NI Assembly Election: 'Mike Nesbitt has put me off - they've lost a transfer from me'
It was a tale of two halves in East Belfast yesterday where voters at polling stations less than a mile apart gave polar opposite views as they arrived to cast their votes.
On the Lower Newtownards Road there was a slow but steady flow of people around lunchtime arriving at the Dee Street Community Centre, beside the famous Welders Social Club - arguably the heartbeat of East Belfast loyalism.
The Renewable Heat Incentive (RHI) scandal may have dominated the media headlines for the last three months, but here voters were more outraged at the suggestion that a unionist would give their second preference vote to a nationalist.
Ulster Unionist leader Mike Nesbitt publicly declared his intention to give his second vote in East Belfast to SDLP candidate Seamas De Faoite after his own party's Andy Allen.
"Mike Nesbitt is off his rocker," said voter Margaret Barnes. "He's put me off. They have lost a transfer from me."
James McCarter was of a similar view when he emerged after casting his ballot: "Nesbitt put me off voting UUP, he shouldn't have said it."
DUP leader Arlene Foster may have likened Sinn Fein to crocodiles during the campaign, but yesterday in inner East Belfast they were the bogey men.
"There's shinners in there," one man told two elderly ladies as they made their way to the polling station, while other voters blamed Sinn Fein entirely for the election. One pensioner admitted she didn't quite follow all the detail of the RHI scandal, and that the only reason she was voting was to stop Sinn Fein getting the chance of nominating a First Minister.
Margaret Barnes said: "Everyone makes mistakes, it has been blown out of proportion."
But there was less forgiveness for Alliance leader Naomi Long who despite being from this area remains the focus of stern criticism, still blamed for the change of policy at Belfast City Hall where the Union flag is now only flown on statutory days instead of all year round - even though she was not a councillor when that decision was taken.
"She was born and reared in a kitchen house the same I was, but from when she went into politics, I haven't agreed with her. I refused to even take a leaflet with her picture on it when they came round the doors," a voter who did not wish to be named said.
"If she wants a vote down here she may put that flag back up."
Another voter who wished to be known as AM said she felt it was easier when there were just two candidates on the ballot paper.
DUP candidate David Douglas greeted all as they arrived, handing each a leaflet. He admitted the nerves were going to kick in that night and that when he was first selected to defend his father Sammy's Assembly seat, he was so nervous he couldn't eat for days.

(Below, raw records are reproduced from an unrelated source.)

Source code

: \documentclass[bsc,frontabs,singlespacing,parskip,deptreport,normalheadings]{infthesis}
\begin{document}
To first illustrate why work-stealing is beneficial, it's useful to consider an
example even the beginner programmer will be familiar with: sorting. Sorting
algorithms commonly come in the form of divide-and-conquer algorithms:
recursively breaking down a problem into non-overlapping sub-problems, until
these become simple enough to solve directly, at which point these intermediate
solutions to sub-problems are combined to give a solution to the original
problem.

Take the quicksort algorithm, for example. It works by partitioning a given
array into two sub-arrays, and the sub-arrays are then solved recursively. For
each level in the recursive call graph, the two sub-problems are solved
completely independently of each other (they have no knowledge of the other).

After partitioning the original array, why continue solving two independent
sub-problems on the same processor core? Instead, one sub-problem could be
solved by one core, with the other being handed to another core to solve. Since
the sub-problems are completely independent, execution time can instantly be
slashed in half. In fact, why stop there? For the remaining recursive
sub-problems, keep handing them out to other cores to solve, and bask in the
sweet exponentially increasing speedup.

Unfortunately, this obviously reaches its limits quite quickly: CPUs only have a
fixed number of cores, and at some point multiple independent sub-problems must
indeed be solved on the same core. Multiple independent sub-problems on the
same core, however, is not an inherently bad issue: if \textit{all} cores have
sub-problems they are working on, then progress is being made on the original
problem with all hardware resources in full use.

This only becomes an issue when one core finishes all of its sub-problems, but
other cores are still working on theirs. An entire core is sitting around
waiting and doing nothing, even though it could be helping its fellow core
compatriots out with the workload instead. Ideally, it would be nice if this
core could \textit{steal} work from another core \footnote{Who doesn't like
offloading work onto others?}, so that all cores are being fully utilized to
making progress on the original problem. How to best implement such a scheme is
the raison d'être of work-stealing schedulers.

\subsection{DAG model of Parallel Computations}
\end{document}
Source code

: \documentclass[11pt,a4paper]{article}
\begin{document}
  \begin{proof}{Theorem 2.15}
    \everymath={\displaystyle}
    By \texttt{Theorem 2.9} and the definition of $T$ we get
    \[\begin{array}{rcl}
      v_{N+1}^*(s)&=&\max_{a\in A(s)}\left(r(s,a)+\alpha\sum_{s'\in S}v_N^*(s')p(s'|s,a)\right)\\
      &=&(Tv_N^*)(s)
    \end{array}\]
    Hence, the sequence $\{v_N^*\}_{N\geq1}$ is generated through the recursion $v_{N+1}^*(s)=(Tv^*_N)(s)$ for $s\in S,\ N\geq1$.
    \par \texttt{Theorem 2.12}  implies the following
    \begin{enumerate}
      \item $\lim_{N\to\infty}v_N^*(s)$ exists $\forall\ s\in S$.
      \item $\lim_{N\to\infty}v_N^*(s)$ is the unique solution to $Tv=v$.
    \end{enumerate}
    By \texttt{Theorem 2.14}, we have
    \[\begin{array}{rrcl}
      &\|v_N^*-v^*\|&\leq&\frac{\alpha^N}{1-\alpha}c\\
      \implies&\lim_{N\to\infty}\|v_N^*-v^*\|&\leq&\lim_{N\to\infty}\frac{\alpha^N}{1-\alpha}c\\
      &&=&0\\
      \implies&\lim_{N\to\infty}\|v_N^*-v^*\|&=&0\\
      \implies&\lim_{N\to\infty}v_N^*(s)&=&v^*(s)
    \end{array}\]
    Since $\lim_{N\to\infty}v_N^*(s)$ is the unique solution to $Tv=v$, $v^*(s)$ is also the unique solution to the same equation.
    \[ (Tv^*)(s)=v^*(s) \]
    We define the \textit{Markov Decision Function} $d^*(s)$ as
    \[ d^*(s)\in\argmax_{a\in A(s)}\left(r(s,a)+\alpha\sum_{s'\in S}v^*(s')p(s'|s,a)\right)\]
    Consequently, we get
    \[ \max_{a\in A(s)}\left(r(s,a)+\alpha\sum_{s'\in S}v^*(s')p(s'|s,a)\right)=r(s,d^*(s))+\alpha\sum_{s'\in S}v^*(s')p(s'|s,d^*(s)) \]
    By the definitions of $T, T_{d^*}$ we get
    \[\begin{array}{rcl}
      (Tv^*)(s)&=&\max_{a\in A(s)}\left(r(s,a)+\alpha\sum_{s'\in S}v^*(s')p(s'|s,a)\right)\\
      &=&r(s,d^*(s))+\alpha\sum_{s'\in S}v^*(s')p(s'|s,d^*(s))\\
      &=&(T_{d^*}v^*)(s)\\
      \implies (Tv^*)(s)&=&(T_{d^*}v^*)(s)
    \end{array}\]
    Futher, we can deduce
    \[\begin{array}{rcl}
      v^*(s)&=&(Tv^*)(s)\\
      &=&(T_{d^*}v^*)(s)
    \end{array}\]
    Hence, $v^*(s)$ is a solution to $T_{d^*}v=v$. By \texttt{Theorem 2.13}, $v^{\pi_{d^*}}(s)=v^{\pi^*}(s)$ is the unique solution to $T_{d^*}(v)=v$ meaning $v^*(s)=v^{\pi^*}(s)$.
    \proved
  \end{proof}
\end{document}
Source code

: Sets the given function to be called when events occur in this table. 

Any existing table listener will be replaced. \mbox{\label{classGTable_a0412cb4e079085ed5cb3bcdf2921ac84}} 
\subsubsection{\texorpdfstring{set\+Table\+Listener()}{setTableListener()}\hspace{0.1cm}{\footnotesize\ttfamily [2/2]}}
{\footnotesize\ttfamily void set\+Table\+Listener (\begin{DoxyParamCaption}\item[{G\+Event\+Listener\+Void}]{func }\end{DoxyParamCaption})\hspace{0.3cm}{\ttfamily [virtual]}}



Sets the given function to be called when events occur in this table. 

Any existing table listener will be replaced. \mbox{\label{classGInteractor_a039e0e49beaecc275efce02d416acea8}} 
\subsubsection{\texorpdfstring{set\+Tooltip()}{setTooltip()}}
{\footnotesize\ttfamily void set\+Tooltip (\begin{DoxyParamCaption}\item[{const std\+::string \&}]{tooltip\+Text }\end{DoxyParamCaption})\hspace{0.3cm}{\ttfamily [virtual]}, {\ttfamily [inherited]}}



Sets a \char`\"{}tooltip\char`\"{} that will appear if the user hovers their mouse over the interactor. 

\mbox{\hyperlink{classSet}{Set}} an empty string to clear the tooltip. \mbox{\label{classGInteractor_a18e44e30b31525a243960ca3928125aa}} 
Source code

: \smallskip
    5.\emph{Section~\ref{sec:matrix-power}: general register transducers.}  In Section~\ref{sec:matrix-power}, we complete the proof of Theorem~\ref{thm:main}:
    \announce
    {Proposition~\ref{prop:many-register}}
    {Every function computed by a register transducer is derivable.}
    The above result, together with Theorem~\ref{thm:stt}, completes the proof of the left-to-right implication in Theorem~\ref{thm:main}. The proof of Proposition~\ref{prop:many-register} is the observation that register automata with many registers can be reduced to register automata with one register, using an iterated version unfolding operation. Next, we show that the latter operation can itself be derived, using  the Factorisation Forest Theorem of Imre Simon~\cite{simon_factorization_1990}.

However veteran PUP candidate John Kyle was taking it all in his stride as he visited Dee Street and seemed to be Mr Popular, with passing cars beeping as they spotted him and one woman shouting out the window "good luck John".
Over at Dundela Infants School, there was a very different mood. While RHI may have passed by the Lower Newtownards Road, it was very much on the minds of voters here.
"We are not talking tens of thousands at stake here, nor even hundreds of thousands or millions, but hundreds of millions," one local resident said. "Yet it is hard to make people accountable. We have got to do better, they have got our budget in their hands and it is up to them to manage that appropriately."
Phyllis Graham said: "I always vote, there is no use sitting and complaining if you don't do anything about it. Whether it will make any difference or not, who knows. But I think people are really fed up."